Common Frame of Reference & social justice

Authors
Publication date 2008
Journal European Review of Contract Law
Volume | Issue number 4 | 3
Pages (from-to) 248-269
Organisations
  • Faculty of Law (FdR) - Centre for the Study of European Contract Law (CSECL)
Abstract
This paper evaluates the draft Common Frame of Reference (DCFR) in terms of social justice. It concludes the DCFR has all the characteristics of a typical European compromise. Ideological and esthetical purists will certainly be disappointed. In this respect, it has much in common with the Constitutional Treaty. This is not necessarily something to be worried about. A common frame of reference is not made, in the first place (if at all), for esthetical or ideological reasons; it is meant to provide some normative guidance in the further development of European contract law.

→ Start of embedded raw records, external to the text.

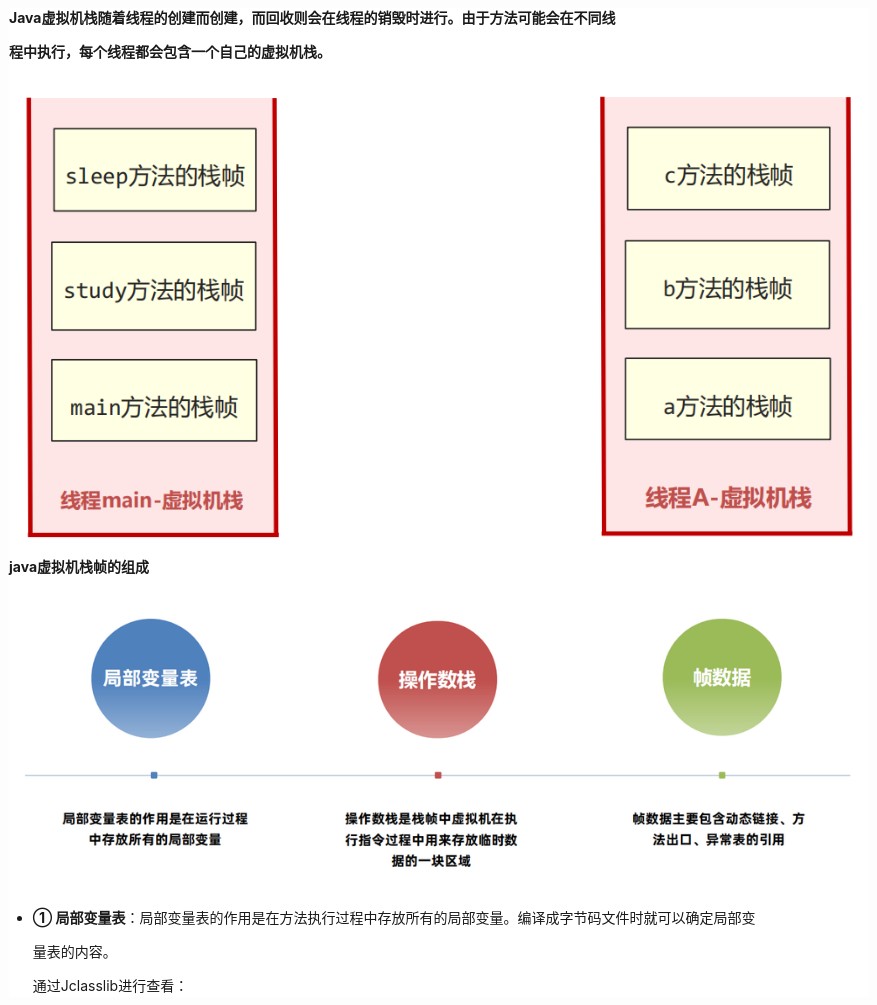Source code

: **Java虚拟机栈随着线程的创建而创建，而回收则会在线程的销毁时进行。由于方法可能会在不同线**

**程中执行，每个线程都会包含一个自己的虚拟机栈。**

![](./imgs/63.png)

**java虚拟机栈帧的组成**

![](./imgs/64.png)

- **① 局部变量表**：局部变量表的作用是在方法执行过程中存放所有的局部变量。编译成字节码文件时就可以确定局部变

  量表的内容。

  通过Jclasslib进行查看：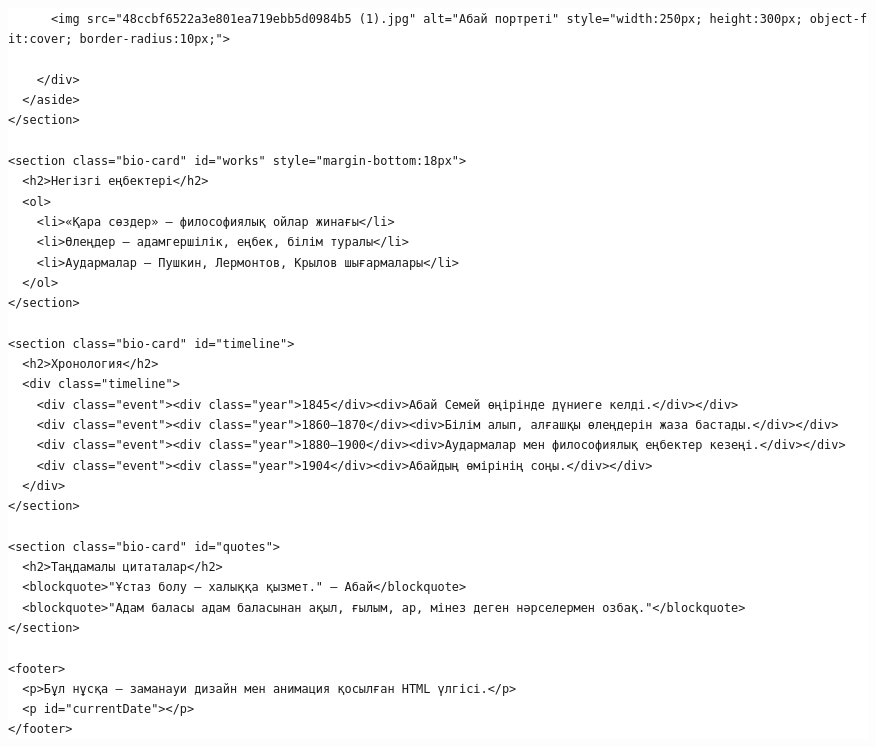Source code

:           <img src="48ccbf6522a3e801ea719ebb5d0984b5 (1).jpg" alt="Абай портреті" style="width:250px; height:300px; object-fit:cover; border-radius:10px;">

        </div>
      </aside>
    </section>

    <section class="bio-card" id="works" style="margin-bottom:18px">
      <h2>Негізгі еңбектері</h2>
      <ol>
        <li>«Қара сөздер» — философиялық ойлар жинағы</li>
        <li>Өлеңдер — адамгершілік, еңбек, білім туралы</li>
        <li>Аудармалар — Пушкин, Лермонтов, Крылов шығармалары</li>
      </ol>
    </section>

    <section class="bio-card" id="timeline">
      <h2>Хронология</h2>
      <div class="timeline">
        <div class="event"><div class="year">1845</div><div>Абай Семей өңірінде дүниеге келді.</div></div>
        <div class="event"><div class="year">1860–1870</div><div>Білім алып, алғашқы өлеңдерін жаза бастады.</div></div>
        <div class="event"><div class="year">1880–1900</div><div>Аудармалар мен философиялық еңбектер кезеңі.</div></div>
        <div class="event"><div class="year">1904</div><div>Абайдың өмірінің соңы.</div></div>
      </div>
    </section>

    <section class="bio-card" id="quotes">
      <h2>Таңдамалы цитаталар</h2>
      <blockquote>"Ұстаз болу — халыққа қызмет." — Абай</blockquote>
      <blockquote>"Адам баласы адам баласынан ақыл, ғылым, ар, мінез деген нәрселермен озбақ."</blockquote>
    </section>

    <footer>
      <p>Бұл нұсқа — заманауи дизайн мен анимация қосылған HTML үлгісі.</p>
      <p id="currentDate"></p>
    </footer>
  </div>

  <script>
    // Жұмсақ айналдыру
    document.querySelectorAll('a[href^="#"]').forEach(a=>{
      a.addEventListener('click', e=>{
        const target=document.querySelector(a.getAttribute('href'));
        if(target){e.preventDefault();target.scrollIntoView({behavior:'smooth'});}
      });
    });

    // Күн шығару
    const dateEl=document.getElementById('currentDate');
    const today=new Date();
    const options={year:'numeric',month:'long',day:'numeric'};
    dateEl.textContent="Бүгінгі күн: "+today.toLocaleDateString('kk-KZ',options);
  </script>
</body>
</html>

Overall, from the point of view of social justice the DCFR is fairly balanced. There is certainly room for improvement. The laissez-faire concept of juridical acts should be removed. The list of underlying values, which may play an important role in the interpretation and further development of the CFR by the courts, must be made more balanced. The protection of consumers should be extended to SMEs at least in certain cases (notably unfair terms). The classical role of good faith as a basis for new judge-made obligations should be restored. However, the characterisations of the DCFR by some scholars as ‘a law for big business and competent consumers’ or, alternatively, as a ‘massive reduction of private autonomy’ are both exaggerations.